- [WHAT THE EXERCISE ASKS]
Scan the data for lines with "buttons" and report the count by itself.

- [SOURCE DATA]

· · · · ·

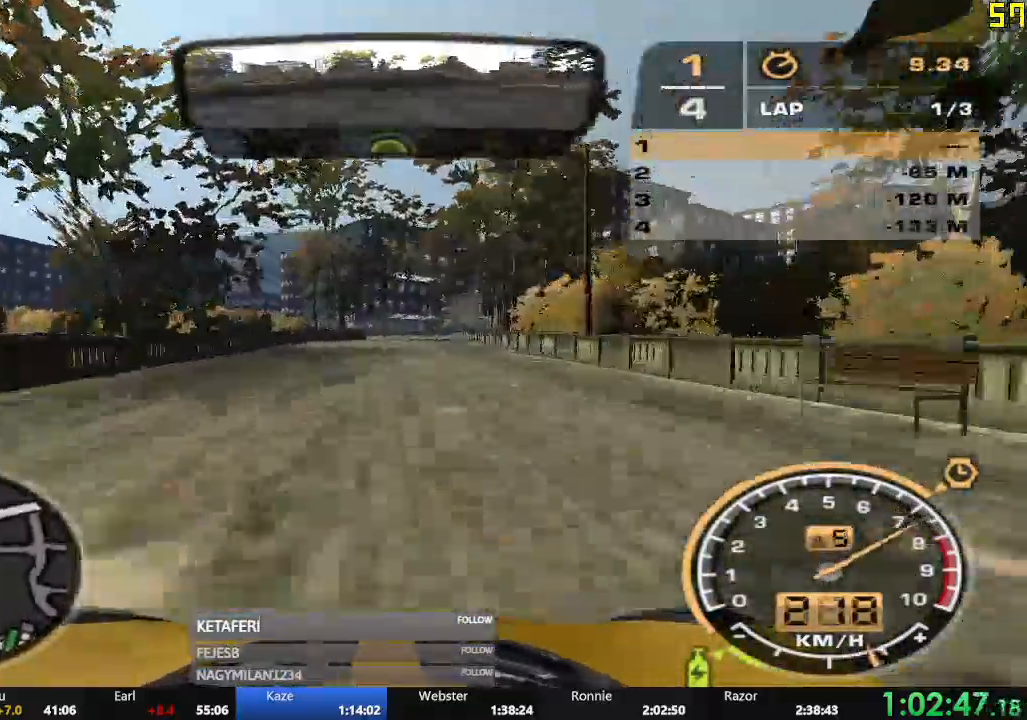
Gameplay with a controller (Xbox layout); each line is a JSON object with the inputs held at the frame after it. "events" lists button and stick changes between this image and that frame as [ms after this image, input, new state], when the widget could be followed in between. Not read: L3 right_stick.
{"buttons": ["R2"], "left_stick": "center", "events": [[50, "R1", "up"]]}
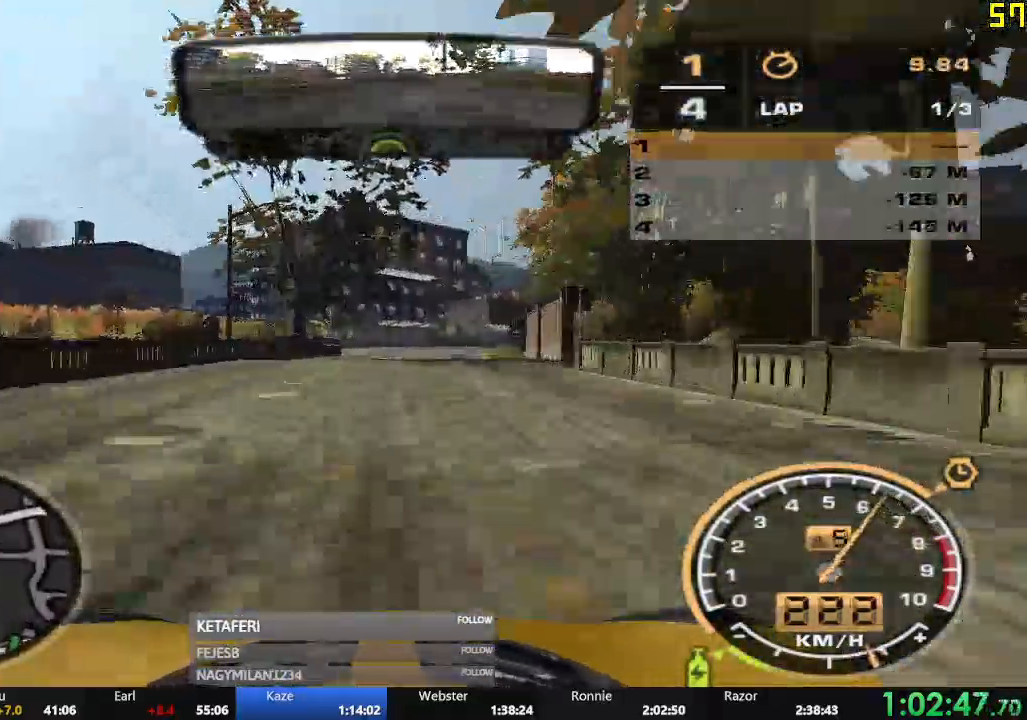
{"buttons": ["R2"], "left_stick": "center"}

· · · · ·

- [WRITTEN RESPONSE]
2